- _Page extract_
------------------------------

Abstract
The Dutch historian Johan Huizinga, perhaps best known for his writings on the Middle Ages and on play in human life, also wrote rather extensively on the United States. He both followed and, in certain respects, sharply criticized Alexis de Tocqueville’s views on America, while ultimately echoing many of Max Weber’s views of the United States and more generally of the rationalization of modern life. Given that Huizinga is known primarily for his writings about culture, it is intriguing that his perspective on America was heavily skewed toward an emphasis on the economic aspects of American life. Huizinga’s writings on America offer an intriguing Dutch perspective that has been widely missed in social scientific discussions of the United States and on the notion of American exceptionalism.
Approximately a decade ago, Claus Offe wrote a small book – which had originated as his 2003 Adorno lectures – on the views of European sojourners in America and their respective views. The authors discussed were Tocqueville, Weber, and, his own teacher, Frankfurt critical theorist Theodor Adorno. Writing at about the time that the Bush administration and its “coalition of the willing” invaded Iraq, Offe concluded his book with a few of his own reflections as a frequent visitor to the country, noting that none of his distinguished predecessors had experienced the United States as the world’s unchallengeable military force. As of 2003, Offe (2005) argued, the self-appointed American mission to bring democracy to the rest of the world had come to serve as a mask for “an identity-building obsession, through which the inner cracks of American society are covered up with military means directed toward the outside world” (p. 100). Alone in its ability to dominate the world militarily, the United States had abandoned its previous commitment to international law and presumed to decide for itself when and where it would abide by such law, even to the point of making torture a matter of policy. Several years on, however, the expenditures needed to sustain that military façade, combined with a profligate “irrational exuberance” in the trading of exotic financial derivatives, brought the United States nearly to its knees in the Great Recession of 2008 – the worst economic crisis in the country in 75 years. In part as a result, the United States under Barack Obama has been forced to moderate its military expenditures and to avoid further military entanglements, especially in the Islamic world.

------------------------------

- _Source information_
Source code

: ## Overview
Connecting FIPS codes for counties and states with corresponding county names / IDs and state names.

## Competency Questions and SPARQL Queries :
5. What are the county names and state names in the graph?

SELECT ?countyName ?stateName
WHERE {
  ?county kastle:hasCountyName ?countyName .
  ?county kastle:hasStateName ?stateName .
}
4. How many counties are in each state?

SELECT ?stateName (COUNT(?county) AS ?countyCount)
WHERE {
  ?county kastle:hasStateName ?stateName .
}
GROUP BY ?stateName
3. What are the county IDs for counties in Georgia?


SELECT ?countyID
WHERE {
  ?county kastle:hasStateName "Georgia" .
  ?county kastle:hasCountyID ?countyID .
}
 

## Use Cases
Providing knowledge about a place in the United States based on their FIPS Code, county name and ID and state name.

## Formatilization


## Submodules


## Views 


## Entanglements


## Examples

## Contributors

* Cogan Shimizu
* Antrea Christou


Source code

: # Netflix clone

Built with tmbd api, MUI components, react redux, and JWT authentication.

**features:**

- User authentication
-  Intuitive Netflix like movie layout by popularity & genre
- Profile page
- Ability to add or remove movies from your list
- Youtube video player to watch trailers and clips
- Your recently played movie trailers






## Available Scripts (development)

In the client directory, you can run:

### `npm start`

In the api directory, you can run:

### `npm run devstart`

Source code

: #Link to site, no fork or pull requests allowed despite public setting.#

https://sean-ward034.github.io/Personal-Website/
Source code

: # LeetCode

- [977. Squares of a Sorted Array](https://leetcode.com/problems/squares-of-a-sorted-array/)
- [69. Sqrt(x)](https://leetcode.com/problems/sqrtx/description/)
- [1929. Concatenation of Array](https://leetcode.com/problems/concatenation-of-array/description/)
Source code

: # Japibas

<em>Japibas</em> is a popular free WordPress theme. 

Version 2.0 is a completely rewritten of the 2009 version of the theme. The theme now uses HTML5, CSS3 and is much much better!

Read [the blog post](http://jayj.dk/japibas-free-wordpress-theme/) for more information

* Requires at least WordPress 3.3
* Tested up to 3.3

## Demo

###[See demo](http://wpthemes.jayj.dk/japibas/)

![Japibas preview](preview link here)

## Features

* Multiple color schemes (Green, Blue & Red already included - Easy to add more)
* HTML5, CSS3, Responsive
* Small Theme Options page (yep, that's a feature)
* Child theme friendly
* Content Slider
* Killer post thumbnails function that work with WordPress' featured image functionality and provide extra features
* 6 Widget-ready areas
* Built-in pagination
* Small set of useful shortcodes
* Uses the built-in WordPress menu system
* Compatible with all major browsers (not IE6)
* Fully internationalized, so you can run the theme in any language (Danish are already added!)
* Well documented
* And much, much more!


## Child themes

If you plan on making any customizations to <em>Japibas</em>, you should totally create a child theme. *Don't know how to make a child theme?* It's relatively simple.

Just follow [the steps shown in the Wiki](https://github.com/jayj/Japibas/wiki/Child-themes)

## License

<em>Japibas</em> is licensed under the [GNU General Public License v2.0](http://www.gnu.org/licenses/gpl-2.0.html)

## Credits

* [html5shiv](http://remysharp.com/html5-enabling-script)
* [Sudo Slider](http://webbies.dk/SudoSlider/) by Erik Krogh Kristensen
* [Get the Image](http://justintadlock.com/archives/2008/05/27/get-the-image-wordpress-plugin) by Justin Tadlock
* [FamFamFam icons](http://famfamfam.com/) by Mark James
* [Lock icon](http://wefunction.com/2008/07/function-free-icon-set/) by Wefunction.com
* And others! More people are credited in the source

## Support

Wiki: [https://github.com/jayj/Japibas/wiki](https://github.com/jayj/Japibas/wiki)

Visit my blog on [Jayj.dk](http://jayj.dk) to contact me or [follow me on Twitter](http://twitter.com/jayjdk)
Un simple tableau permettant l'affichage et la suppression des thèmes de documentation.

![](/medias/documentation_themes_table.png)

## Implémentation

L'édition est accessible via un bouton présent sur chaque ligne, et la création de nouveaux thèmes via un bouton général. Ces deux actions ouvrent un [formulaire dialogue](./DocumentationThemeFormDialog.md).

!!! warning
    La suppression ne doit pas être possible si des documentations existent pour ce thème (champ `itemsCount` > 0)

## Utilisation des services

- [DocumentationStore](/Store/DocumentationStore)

------------------------------

- _Action item_
Using the article excerpt on Huizinga and America, explain in one to three sentences why the United States under Barack Obama had to moderate its military expenditures.

- _Exercise answer_
The cost of sustaining the American military façade, together with reckless trading in exotic financial derivatives, nearly brought the United States to its knees in the Great Recession of 2008, the country's worst economic crisis in 75 years. In part as a result, the Obama administration was forced to cut back military spending and avoid further military entanglements, especially in the Islamic world.